[Saved entries]
----------

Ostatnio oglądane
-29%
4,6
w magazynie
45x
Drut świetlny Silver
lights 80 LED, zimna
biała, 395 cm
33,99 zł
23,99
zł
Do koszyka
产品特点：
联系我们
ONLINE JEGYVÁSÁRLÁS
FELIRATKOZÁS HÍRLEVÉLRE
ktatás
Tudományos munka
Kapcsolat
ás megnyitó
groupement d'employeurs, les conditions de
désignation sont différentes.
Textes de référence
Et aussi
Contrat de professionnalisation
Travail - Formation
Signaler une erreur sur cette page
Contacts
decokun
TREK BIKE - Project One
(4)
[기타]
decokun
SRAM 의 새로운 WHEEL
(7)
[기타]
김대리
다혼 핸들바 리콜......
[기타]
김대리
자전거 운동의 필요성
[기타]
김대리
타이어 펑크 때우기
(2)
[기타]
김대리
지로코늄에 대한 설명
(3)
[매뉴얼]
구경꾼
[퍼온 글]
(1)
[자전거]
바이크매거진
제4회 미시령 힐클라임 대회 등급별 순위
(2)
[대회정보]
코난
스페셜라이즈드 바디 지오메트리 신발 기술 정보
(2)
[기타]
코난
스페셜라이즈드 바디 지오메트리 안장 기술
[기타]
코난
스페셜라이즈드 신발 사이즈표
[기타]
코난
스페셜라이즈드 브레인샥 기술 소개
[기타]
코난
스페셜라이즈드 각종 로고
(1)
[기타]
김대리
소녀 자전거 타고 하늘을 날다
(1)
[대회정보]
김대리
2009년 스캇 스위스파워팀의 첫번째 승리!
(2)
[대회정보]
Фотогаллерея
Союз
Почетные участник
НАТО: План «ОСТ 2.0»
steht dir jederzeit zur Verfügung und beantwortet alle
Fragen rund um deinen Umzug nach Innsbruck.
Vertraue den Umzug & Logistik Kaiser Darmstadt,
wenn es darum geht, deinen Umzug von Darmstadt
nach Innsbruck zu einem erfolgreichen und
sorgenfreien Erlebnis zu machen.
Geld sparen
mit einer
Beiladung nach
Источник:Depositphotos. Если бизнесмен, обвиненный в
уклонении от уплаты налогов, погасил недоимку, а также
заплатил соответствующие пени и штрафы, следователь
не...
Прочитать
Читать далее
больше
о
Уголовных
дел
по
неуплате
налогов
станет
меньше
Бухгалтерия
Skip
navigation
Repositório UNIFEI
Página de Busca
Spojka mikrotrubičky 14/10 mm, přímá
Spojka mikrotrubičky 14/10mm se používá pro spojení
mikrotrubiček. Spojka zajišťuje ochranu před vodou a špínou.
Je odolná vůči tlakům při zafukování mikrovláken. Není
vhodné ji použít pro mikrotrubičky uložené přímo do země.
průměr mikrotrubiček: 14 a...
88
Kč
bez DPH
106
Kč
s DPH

----------

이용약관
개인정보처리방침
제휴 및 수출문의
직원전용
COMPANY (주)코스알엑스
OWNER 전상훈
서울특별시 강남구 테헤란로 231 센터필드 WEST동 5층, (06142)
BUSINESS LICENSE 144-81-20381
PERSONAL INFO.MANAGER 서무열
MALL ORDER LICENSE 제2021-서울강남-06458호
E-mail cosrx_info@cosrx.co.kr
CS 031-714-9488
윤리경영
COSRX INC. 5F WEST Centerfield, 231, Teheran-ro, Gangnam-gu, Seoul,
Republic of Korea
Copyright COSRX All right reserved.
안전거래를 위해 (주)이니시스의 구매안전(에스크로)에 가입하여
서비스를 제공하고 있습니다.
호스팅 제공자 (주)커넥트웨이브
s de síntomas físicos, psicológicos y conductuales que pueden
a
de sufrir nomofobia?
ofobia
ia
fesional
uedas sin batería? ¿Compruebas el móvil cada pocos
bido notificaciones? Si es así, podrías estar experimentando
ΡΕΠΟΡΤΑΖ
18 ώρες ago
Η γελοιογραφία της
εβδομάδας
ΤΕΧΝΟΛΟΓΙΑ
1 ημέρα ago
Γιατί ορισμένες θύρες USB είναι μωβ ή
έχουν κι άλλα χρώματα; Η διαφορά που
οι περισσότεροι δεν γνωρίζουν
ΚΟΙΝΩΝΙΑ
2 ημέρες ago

----------

■ Exercise prompt ■
Transcribe the lines of the saved entries above, starting at the line that contains "Ostatnio oglądane" and ending at the line that contains "Travail - Formation", both included.

■ Result below ■
Ostatnio oglądane
-29%
4,6
w magazynie
45x
Drut świetlny Silver
lights 80 LED, zimna
biała, 395 cm
33,99 zł
23,99
zł
Do koszyka
产品特点：
联系我们
ONLINE JEGYVÁSÁRLÁS
FELIRATKOZÁS HÍRLEVÉLRE
ktatás
Tudományos munka
Kapcsolat
ás megnyitó
groupement d'employeurs, les conditions de
désignation sont différentes.
Textes de référence
Et aussi
Contrat de professionnalisation
Travail - Formation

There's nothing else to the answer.